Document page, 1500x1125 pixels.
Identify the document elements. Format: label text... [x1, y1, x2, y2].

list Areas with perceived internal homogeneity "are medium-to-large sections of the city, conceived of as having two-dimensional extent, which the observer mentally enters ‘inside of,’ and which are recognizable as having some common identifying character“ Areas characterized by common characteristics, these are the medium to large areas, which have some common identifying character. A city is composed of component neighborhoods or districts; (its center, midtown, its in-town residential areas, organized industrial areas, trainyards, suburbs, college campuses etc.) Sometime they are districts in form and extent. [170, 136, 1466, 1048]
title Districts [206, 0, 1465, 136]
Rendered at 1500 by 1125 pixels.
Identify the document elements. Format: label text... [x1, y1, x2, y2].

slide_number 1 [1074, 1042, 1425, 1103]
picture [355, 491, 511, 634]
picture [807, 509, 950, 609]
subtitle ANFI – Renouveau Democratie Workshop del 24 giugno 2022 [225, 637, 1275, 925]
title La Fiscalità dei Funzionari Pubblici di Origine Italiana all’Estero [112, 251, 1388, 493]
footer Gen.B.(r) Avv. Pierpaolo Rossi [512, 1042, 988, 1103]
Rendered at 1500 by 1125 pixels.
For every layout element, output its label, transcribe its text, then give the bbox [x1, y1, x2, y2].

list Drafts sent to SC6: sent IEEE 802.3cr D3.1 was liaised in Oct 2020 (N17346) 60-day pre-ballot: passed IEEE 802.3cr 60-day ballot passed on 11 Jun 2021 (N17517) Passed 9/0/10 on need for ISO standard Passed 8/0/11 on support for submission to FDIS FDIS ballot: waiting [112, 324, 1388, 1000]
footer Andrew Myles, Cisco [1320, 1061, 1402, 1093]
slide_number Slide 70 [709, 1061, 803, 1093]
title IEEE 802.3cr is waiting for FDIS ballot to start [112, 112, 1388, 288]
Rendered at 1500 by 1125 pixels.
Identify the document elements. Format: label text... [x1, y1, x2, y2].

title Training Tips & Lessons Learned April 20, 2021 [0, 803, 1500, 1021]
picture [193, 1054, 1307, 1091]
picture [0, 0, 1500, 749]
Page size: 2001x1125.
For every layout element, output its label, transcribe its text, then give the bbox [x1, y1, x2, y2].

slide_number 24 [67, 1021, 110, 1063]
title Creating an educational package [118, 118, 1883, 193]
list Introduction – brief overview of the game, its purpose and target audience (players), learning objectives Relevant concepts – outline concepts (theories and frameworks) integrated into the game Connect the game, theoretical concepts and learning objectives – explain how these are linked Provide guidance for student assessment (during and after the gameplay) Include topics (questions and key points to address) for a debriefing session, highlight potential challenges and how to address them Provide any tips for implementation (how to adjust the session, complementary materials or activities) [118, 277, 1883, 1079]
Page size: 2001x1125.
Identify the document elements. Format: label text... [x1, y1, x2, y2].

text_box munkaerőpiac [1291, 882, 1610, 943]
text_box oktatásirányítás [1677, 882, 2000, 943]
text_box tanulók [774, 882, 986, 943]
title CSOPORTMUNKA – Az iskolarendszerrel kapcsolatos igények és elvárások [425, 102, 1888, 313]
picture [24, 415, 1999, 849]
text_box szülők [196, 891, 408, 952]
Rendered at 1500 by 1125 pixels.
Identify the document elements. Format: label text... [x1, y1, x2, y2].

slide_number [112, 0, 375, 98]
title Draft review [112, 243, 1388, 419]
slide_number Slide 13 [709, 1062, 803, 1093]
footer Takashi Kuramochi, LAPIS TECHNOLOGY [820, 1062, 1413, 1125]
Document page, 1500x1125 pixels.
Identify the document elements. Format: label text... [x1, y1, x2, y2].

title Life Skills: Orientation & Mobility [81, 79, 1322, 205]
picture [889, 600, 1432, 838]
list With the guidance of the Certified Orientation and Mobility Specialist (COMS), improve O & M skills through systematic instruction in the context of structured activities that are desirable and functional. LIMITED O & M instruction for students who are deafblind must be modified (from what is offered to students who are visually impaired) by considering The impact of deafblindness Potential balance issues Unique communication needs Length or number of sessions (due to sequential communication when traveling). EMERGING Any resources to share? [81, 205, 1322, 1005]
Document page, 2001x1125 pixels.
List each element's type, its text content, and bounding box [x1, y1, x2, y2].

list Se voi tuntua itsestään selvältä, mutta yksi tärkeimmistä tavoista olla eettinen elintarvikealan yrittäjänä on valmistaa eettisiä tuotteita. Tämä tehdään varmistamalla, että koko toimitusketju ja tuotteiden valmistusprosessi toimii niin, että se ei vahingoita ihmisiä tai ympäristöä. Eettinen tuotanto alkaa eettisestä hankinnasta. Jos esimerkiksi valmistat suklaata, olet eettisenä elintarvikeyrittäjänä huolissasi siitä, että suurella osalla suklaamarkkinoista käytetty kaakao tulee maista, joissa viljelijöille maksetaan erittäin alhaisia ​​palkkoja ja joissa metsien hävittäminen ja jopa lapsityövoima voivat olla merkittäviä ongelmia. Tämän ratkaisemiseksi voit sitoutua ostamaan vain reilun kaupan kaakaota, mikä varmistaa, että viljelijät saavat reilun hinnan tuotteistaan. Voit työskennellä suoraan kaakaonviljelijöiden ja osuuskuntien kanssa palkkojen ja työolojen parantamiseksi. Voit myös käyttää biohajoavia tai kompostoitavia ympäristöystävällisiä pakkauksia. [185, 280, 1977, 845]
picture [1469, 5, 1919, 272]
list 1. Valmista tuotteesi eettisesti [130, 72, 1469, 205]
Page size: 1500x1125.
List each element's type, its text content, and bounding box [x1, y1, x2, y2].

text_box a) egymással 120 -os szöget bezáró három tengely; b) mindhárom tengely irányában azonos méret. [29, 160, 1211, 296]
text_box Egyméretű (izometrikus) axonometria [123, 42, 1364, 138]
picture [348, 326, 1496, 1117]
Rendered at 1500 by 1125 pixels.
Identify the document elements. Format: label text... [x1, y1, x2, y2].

────

> REQUIRED ACTION
Copy the records above exactly as written.

> RESULT OF THE EXERCISE
Document page, 1500x1125 pixels.
Identify the document elements. Format: label text... [x1, y1, x2, y2].

list Areas with perceived internal homogeneity "are medium-to-large sections of the city, conceived of as having two-dimensional extent, which the observer mentally enters ‘inside of,’ and which are recognizable as having some common identifying character“ Areas characterized by common characteristics, these are the medium to large areas, which have some common identifying character. A city is composed of component neighborhoods or districts; (its center, midtown, its in-town residential areas, organized industrial areas, trainyards, suburbs, college campuses etc.) Sometime they are districts in form and extent. [170, 136, 1466, 1048]
title Districts [206, 0, 1465, 136]
Rendered at 1500 by 1125 pixels.
Identify the document elements. Format: label text... [x1, y1, x2, y2].

slide_number 1 [1074, 1042, 1425, 1103]
picture [355, 491, 511, 634]
picture [807, 509, 950, 609]
subtitle ANFI – Renouveau Democratie Workshop del 24 giugno 2022 [225, 637, 1275, 925]
title La Fiscalità dei Funzionari Pubblici di Origine Italiana all’Estero [112, 251, 1388, 493]
footer Gen.B.(r) Avv. Pierpaolo Rossi [512, 1042, 988, 1103]
Rendered at 1500 by 1125 pixels.
For every layout element, output its label, transcribe its text, then give the bbox [x1, y1, x2, y2].

list Drafts sent to SC6: sent IEEE 802.3cr D3.1 was liaised in Oct 2020 (N17346) 60-day pre-ballot: passed IEEE 802.3cr 60-day ballot passed on 11 Jun 2021 (N17517) Passed 9/0/10 on need for ISO standard Passed 8/0/11 on support for submission to FDIS FDIS ballot: waiting [112, 324, 1388, 1000]
footer Andrew Myles, Cisco [1320, 1061, 1402, 1093]
slide_number Slide 70 [709, 1061, 803, 1093]
title IEEE 802.3cr is waiting for FDIS ballot to start [112, 112, 1388, 288]
Rendered at 1500 by 1125 pixels.
Identify the document elements. Format: label text... [x1, y1, x2, y2].

title Training Tips & Lessons Learned April 20, 2021 [0, 803, 1500, 1021]
picture [193, 1054, 1307, 1091]
picture [0, 0, 1500, 749]
Page size: 2001x1125.
For every layout element, output its label, transcribe its text, then give the bbox [x1, y1, x2, y2].

slide_number 24 [67, 1021, 110, 1063]
title Creating an educational package [118, 118, 1883, 193]
list Introduction – brief overview of the game, its purpose and target audience (players), learning objectives Relevant concepts – outline concepts (theories and frameworks) integrated into the game Connect the game, theoretical concepts and learning objectives – explain how these are linked Provide guidance for student assessment (during and after the gameplay) Include topics (questions and key points to address) for a debriefing session, highlight potential challenges and how to address them Provide any tips for implementation (how to adjust the session, complementary materials or activities) [118, 277, 1883, 1079]
Page size: 2001x1125.
Identify the document elements. Format: label text... [x1, y1, x2, y2].

text_box munkaerőpiac [1291, 882, 1610, 943]
text_box oktatásirányítás [1677, 882, 2000, 943]
text_box tanulók [774, 882, 986, 943]
title CSOPORTMUNKA – Az iskolarendszerrel kapcsolatos igények és elvárások [425, 102, 1888, 313]
picture [24, 415, 1999, 849]
text_box szülők [196, 891, 408, 952]
Rendered at 1500 by 1125 pixels.
Identify the document elements. Format: label text... [x1, y1, x2, y2].

slide_number [112, 0, 375, 98]
title Draft review [112, 243, 1388, 419]
slide_number Slide 13 [709, 1062, 803, 1093]
footer Takashi Kuramochi, LAPIS TECHNOLOGY [820, 1062, 1413, 1125]
Document page, 1500x1125 pixels.
Identify the document elements. Format: label text... [x1, y1, x2, y2].

title Life Skills: Orientation & Mobility [81, 79, 1322, 205]
picture [889, 600, 1432, 838]
list With the guidance of the Certified Orientation and Mobility Specialist (COMS), improve O & M skills through systematic instruction in the context of structured activities that are desirable and functional. LIMITED O & M instruction for students who are deafblind must be modified (from what is offered to students who are visually impaired) by considering The impact of deafblindness Potential balance issues Unique communication needs Length or number of sessions (due to sequential communication when traveling). EMERGING Any resources to share? [81, 205, 1322, 1005]
Document page, 2001x1125 pixels.
List each element's type, its text content, and bounding box [x1, y1, x2, y2].

list Se voi tuntua itsestään selvältä, mutta yksi tärkeimmistä tavoista olla eettinen elintarvikealan yrittäjänä on valmistaa eettisiä tuotteita. Tämä tehdään varmistamalla, että koko toimitusketju ja tuotteiden valmistusprosessi toimii niin, että se ei vahingoita ihmisiä tai ympäristöä. Eettinen tuotanto alkaa eettisestä hankinnasta. Jos esimerkiksi valmistat suklaata, olet eettisenä elintarvikeyrittäjänä huolissasi siitä, että suurella osalla suklaamarkkinoista käytetty kaakao tulee maista, joissa viljelijöille maksetaan erittäin alhaisia ​​palkkoja ja joissa metsien hävittäminen ja jopa lapsityövoima voivat olla merkittäviä ongelmia. Tämän ratkaisemiseksi voit sitoutua ostamaan vain reilun kaupan kaakaota, mikä varmistaa, että viljelijät saavat reilun hinnan tuotteistaan. Voit työskennellä suoraan kaakaonviljelijöiden ja osuuskuntien kanssa palkkojen ja työolojen parantamiseksi. Voit myös käyttää biohajoavia tai kompostoitavia ympäristöystävällisiä pakkauksia. [185, 280, 1977, 845]
picture [1469, 5, 1919, 272]
list 1. Valmista tuotteesi eettisesti [130, 72, 1469, 205]
Page size: 1500x1125.
List each element's type, its text content, and bounding box [x1, y1, x2, y2].

text_box a) egymással 120 -os szöget bezáró három tengely; b) mindhárom tengely irányában azonos méret. [29, 160, 1211, 296]
text_box Egyméretű (izometrikus) axonometria [123, 42, 1364, 138]
picture [348, 326, 1496, 1117]
Rendered at 1500 by 1125 pixels.
Identify the document elements. Format: label text... [x1, y1, x2, y2].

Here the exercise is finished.